Alternate Day Fasting
When on alternate day fasting, you alternate the days of food restriction with the days of no restrictions. For example, you can eat what you want on Mondays, Wednesdays, Fridays, and Sundays and fast on Tuesdays, Thursdays, and Saturdays. But for this method, you still eat during your fasting days, just with a strict limit on your calorie intake to about 500 calories.
Benefits of Intermittent Fasting
One of the main benefits of this practice is, of course, the good it does for your digestive system. For the fasting window, your digestive system can enjoy a break and your body can burn fat more efficiently because it will have to use stored energy instead of the calories from the food you consume. After about 10 hours of fasting, your body starts using the fat deposits for energy, so this can help prevent visceral fat and aid weight loss in menopause. Another benefit of intermittent fasting is that it is much easier to follow compared to other hyped diets out there. You can be strict about your food intake for several days or at certain hours a day, but you do not have to watch how much you eat all the time. And since you are restricting calories anyway, you will be losing weight without pushing yourself.
Downsides of Fasting
Fasting has a few downsides, too. Firstly, there is not enough research on humans at the moment to confirm whether the health benefits of intermittent fasting are real. Secondly, all fasting protocols are focused on calorie intake rather than nutritional intake. While you are getting your calories in, you might be missing on important nutrients if your dietary choices are unhealthy. And thirdly, some people should not try intermittent fasting without consulting their doctor first. These include pregnant or breastfeeding women and people with diabetes.
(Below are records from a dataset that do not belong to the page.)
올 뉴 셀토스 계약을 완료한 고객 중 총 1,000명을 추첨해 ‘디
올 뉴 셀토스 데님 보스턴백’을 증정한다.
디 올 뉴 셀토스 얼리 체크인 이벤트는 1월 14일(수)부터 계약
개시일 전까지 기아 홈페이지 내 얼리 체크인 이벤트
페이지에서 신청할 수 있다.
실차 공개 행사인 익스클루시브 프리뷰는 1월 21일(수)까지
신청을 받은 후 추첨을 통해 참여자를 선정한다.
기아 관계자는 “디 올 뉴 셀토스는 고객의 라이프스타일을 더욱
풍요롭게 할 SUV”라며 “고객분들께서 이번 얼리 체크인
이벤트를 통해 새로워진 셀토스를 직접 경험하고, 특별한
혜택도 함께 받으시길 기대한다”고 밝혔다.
Importance of Self-Control During Fasting
During the periods of fasting, especially when you are starting out, it is very hard to maintain self-control and not reach out for food. But this problem with self-control also goes for your eating window. If you are doing a 24-hour fast and then eat 2,000 calories for dinner, this undoes the benefits that intermittent fasting should bring you. When you finish your fast, just go back to your regular eating habits. So, do not add extra calories or “reward” yourself with unhealthy snacks after your fast. If you can maintain self-control while fasting and after your fast is done, your weight loss strategy will be much more effective.
What you can do:
- Drink plenty of water, even more than you usually drink. Sometimes when you feel hungry it means you are actually thirsty, so hydration is important.
- You do not have to drink only water. You can also drink coffee, tea, or herbal teas.
- Eat foods rich in fiber and protein during your eating windows such as legumes, fruit and vegetables, whole grains, nuts and seeds, grass-fed meat, and wild-caught fish.
- Avoid watching TV or Netflix. When you are watching TV or are browsing movies on the web, you are likely to come across food ads, and this is certainly not the type of ads you want to see when fasting.
(1) M. Mattson, V. Longo, and M. Harvie. “Impact of intermittent fasting on health and disease processes.”
(2) B. Martin, M. Mattson, and S. Maudsley. “Caloric restriction and intermittent fasting: Two potential diets for successful brain aging.”
(3) M. Mattson and R. Wan. “Beneficial effects of intermittent fasting and caloric restriction on the cardiovascular and cerebrovascular systems.”